Rules Index | GM Screen | Player's Guide

Chapter 10: Game Mastering / Game Mastering / Planning a Campaign


Source Core Rulebook pg. 484 4.0
The themes you choose for your campaign are what distinguish it from other campaigns. They include the major dramatic questions of your story and the repeated use of certain environments or creatures, and they can also include embracing a genre beyond traditional high fantasy. The themes you choose for your campaign also suggest storyline elements you might use.

A storyline’s themes usually relate to the backstories, motivations, and flaws of the player characters and villains. For example, if you’ve chosen revenge as one of the themes of your game, you might introduce a villain whose quest for revenge tears his life apart and causes tragic harm to those around him. If one of the player characters is a chaotic good believer in liberty and freedom, you might engage that character by pitting the group against slavers. Or, you might choose a theme of love, leading to nonplayer characters involved in doomed romances, seeking to regain lovers they have lost, or courting the player characters.

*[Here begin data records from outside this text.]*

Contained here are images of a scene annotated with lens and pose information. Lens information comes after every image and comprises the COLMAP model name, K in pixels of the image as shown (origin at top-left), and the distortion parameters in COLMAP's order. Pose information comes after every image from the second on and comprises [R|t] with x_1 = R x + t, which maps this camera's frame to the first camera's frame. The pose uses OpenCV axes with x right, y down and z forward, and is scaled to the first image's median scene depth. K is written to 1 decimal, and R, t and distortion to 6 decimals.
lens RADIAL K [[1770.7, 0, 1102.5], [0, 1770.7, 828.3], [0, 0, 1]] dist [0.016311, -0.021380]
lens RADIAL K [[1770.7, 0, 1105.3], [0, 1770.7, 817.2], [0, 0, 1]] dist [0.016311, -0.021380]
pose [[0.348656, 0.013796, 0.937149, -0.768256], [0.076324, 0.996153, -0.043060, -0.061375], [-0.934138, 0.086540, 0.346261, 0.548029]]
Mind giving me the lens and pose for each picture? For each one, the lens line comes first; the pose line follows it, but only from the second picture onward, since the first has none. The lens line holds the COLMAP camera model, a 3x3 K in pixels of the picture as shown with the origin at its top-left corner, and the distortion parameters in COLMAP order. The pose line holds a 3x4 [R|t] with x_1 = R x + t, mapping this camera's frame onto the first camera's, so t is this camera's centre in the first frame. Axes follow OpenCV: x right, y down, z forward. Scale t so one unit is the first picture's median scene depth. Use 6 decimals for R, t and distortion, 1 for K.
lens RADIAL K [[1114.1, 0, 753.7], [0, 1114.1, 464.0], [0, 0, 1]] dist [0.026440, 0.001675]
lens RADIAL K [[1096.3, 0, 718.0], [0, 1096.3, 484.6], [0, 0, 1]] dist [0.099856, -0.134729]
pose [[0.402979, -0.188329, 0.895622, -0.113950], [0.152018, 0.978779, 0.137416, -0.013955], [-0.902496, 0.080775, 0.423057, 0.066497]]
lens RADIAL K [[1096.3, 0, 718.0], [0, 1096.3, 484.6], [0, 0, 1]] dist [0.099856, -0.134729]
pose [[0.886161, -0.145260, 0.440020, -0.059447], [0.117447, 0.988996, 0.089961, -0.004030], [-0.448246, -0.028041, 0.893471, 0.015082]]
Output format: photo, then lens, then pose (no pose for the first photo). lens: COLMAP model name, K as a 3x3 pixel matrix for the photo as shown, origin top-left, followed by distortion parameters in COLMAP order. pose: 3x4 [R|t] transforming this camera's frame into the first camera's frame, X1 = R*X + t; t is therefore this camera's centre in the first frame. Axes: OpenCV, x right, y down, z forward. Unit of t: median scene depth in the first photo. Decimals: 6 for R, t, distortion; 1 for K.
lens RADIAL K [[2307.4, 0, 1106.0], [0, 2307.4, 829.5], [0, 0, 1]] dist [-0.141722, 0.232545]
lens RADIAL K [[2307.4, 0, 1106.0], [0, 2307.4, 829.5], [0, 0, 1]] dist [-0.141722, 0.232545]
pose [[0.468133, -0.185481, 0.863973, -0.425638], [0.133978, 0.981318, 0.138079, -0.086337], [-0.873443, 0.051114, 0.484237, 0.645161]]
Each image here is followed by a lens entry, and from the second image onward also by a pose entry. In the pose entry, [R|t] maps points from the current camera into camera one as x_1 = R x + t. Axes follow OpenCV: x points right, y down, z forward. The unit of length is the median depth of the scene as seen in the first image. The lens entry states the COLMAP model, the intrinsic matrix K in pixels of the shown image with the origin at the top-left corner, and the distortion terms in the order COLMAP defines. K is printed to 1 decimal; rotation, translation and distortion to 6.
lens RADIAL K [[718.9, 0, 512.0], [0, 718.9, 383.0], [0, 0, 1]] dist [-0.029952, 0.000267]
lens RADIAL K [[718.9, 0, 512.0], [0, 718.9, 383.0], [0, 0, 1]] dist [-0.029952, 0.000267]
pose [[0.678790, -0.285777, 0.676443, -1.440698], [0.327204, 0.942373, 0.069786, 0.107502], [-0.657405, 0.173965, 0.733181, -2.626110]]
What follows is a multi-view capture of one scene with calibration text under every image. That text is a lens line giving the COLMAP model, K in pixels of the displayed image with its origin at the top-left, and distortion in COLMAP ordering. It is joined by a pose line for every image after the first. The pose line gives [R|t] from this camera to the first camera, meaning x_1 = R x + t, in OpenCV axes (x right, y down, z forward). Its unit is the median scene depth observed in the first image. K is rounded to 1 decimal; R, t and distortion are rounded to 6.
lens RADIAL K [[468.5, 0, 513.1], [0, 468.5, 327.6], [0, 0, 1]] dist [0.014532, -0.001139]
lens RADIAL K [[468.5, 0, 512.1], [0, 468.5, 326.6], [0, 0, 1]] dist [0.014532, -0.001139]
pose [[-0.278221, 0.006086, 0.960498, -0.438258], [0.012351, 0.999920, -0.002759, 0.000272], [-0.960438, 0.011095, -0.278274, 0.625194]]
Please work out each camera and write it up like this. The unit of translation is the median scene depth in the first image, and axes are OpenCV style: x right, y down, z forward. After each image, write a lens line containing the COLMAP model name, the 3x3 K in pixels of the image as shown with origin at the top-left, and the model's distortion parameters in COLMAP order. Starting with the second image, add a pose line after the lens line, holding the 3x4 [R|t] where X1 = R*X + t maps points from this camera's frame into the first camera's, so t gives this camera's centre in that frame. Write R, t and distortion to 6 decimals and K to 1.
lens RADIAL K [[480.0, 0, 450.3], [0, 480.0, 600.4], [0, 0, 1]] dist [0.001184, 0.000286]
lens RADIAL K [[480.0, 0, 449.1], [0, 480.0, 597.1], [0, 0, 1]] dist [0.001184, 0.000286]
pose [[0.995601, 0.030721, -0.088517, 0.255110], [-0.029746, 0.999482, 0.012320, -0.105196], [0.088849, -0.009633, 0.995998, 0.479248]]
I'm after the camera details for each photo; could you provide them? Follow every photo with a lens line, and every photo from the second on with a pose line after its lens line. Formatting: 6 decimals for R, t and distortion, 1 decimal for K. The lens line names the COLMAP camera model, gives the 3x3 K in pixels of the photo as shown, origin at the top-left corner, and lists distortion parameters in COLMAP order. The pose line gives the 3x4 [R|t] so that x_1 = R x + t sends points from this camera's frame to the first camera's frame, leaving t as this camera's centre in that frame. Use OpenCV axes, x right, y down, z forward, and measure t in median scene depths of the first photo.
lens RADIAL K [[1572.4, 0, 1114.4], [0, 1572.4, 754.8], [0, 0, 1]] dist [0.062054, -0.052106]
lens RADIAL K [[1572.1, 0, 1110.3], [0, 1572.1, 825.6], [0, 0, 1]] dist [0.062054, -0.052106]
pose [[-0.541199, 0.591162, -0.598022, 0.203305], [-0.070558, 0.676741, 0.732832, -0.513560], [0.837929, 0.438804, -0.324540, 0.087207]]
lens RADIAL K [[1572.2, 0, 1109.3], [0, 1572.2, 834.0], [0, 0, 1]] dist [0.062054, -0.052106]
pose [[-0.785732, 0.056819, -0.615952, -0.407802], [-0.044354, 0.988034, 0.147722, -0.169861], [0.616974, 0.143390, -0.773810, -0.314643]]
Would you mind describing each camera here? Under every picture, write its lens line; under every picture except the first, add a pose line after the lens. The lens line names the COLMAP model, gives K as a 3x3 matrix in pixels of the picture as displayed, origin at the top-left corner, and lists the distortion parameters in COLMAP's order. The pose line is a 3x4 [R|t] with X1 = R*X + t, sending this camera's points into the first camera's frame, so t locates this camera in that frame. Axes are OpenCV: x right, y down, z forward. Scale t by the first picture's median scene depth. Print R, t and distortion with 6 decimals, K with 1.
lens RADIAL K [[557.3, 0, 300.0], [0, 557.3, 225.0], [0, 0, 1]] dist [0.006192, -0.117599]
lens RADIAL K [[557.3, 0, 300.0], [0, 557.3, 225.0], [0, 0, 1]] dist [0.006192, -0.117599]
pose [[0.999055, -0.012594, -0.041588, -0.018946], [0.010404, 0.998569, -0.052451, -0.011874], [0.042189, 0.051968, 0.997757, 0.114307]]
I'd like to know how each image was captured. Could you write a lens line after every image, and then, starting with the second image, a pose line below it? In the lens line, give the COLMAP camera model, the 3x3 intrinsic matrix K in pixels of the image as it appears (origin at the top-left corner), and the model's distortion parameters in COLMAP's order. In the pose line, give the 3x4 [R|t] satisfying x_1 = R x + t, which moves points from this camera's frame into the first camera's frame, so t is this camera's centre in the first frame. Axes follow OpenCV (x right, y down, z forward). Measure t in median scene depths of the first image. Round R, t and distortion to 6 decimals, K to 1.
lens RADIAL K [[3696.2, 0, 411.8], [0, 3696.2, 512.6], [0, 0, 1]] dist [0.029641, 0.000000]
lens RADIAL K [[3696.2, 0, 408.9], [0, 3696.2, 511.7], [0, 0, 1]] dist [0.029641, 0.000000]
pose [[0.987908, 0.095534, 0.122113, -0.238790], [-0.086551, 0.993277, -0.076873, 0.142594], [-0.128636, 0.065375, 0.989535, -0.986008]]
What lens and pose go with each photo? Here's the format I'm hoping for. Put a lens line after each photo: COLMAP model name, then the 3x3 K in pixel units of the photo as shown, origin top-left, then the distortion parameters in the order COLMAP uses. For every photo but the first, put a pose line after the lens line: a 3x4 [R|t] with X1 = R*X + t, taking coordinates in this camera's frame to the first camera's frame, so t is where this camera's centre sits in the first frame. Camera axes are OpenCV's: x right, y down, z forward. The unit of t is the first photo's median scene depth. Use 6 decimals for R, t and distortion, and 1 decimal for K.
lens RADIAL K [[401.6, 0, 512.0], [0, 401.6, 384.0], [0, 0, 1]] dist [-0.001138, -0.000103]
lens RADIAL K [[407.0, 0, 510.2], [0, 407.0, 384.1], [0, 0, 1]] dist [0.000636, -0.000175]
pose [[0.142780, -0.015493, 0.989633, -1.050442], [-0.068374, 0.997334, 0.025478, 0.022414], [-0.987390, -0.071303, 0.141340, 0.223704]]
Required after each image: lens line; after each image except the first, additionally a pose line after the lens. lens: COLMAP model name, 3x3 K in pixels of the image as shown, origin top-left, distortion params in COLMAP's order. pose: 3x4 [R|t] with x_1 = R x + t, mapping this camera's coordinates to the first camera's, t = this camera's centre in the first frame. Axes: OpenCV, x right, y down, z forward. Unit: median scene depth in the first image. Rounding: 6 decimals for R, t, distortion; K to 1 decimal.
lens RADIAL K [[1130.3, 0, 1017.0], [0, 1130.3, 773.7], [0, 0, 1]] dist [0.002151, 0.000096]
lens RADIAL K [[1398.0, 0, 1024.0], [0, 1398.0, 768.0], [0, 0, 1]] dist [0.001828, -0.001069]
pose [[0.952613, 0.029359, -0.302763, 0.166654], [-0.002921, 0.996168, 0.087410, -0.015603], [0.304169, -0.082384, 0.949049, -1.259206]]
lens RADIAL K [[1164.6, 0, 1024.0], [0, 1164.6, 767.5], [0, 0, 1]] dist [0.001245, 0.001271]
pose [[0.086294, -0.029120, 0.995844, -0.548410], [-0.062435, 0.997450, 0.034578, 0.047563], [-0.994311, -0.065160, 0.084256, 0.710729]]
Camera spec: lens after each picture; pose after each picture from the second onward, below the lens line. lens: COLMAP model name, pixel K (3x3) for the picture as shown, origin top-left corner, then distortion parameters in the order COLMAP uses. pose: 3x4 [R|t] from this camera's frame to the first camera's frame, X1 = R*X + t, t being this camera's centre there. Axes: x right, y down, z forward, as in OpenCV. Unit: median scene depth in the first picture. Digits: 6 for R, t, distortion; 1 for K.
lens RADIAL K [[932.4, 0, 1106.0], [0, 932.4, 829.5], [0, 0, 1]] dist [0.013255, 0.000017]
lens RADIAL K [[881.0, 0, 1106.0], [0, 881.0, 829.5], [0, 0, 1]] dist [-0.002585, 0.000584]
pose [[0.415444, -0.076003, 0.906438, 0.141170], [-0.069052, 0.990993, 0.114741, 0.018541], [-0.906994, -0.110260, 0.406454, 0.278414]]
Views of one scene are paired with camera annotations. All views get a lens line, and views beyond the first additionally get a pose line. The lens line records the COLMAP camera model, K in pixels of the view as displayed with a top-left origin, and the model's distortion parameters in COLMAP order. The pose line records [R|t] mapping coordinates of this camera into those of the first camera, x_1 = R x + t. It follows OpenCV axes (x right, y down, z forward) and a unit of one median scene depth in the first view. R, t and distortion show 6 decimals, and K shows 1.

Using similar locations and related creatures helps you form connections between disparate adventures. The players feel like their characters are becoming experts negotiating with giants, navigating seaways, battling devils, exploring the planes, or dealing with whatever the recurring elements are. For example, you might have the players explore a frozen tundra early on, then later travel to an icy plane filled with more difficult challenges that can be overcome using knowledge they’ve previously developed. Likewise, hobgoblin soldiers may be tough enemies for your group at low levels, but as the PCs attain higher levels and the hobgoblins become mere minions of another creature, the players feel a sense of progression.

Pathfinder is a fantasy adventure game, but you can shift your campaign to include elements of other fictional genres. You might want to infuse your game a with a sense of horror, reduce the amount of magic and use slow advancement (page 509) to make it a tale of sword and sorcery, or turn magic into technology for a steampunk setting.